To be welcoming. To be unafraid. To be a great leader.

For the first time in 29 years, a woman has been chosen as Time Magazine’s “Person of the Year.” This leaves most of us wondering, why such a long wait?

TIME’s Radhika Jones answers: “As I wrote a few years ago, the label of Person of the Year tends to favor people with institutional power. The choice reflects TIME’s view of who affected the news and our lives, for good or for ill. Since 1986 there’ve been four U.S. Presidents in the mix—three of them two-termers, all of them men. Plus a handful of leaders of the Soviet Union (and Russia), also all men. The Pope keeps being a man. And it’s a lot easier to make news from an address like the White House, the Kremlin or the Vatican.”

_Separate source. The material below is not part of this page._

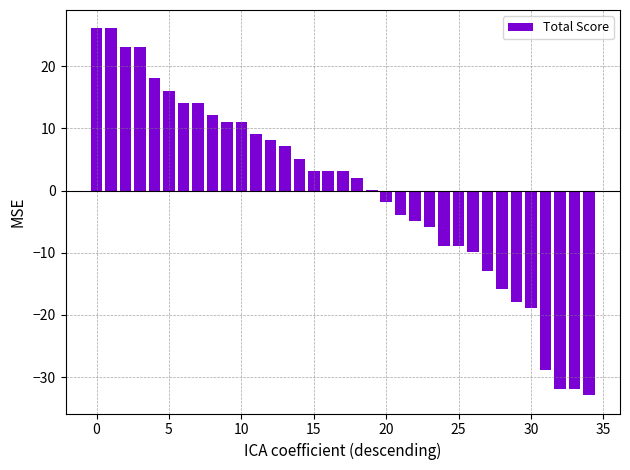

Reading left to right, transcribe all the data shown in this chart.

26.1	26.1	23.1	23.1	18.1	16.1	14.1	14.1	12.1	11.1	11.1	9.1	8.1	7.1	5.1	3.1	3.1	3.1	2.1	0.1	-1.9	-3.9	-4.9	-5.9	-8.9	-8.9	-9.9	-12.9	-15.9	-17.9	-18.9	-28.9	-31.9	-31.9	-32.9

In a world where great leadership is generally associated with masculine “words” such as strong, powerful, assertive, competitive, and direct, it is great to see that a woman can rise to meet all of these expectations. The notion of what makes a great leader is finally changing, and as a society, we are embracing the value of more feminine traits in the role of leadership- words such as compassion and kindness, inevitably come to mind when reading Time Magazine’s award to Merkel rationale:

“To be welcoming. To be unafraid. To believe that great civilizations build bridges, not walls, and that wars are won both on and off the battlefield. By viewing the refugees as victims to be rescued rather than invaders to be repelled, the woman raised behind the Iron Curtain gambled on freedom. The pastor’s daughter wielded mercy like a weapon. You can agree with her or not, but she is not taking the easy road. Leaders are tested only when people don’t want to follow. For asking more of her country than most politicians would dare, for standing firm against tyranny as well as expedience and for providing steadfast moral leadership in a world where it is in short supply, Angela Merkel is TIME’s Person of the Year.”

Hats off to Merkel. And to everyone who understands the value of the feminine perspective in leadership.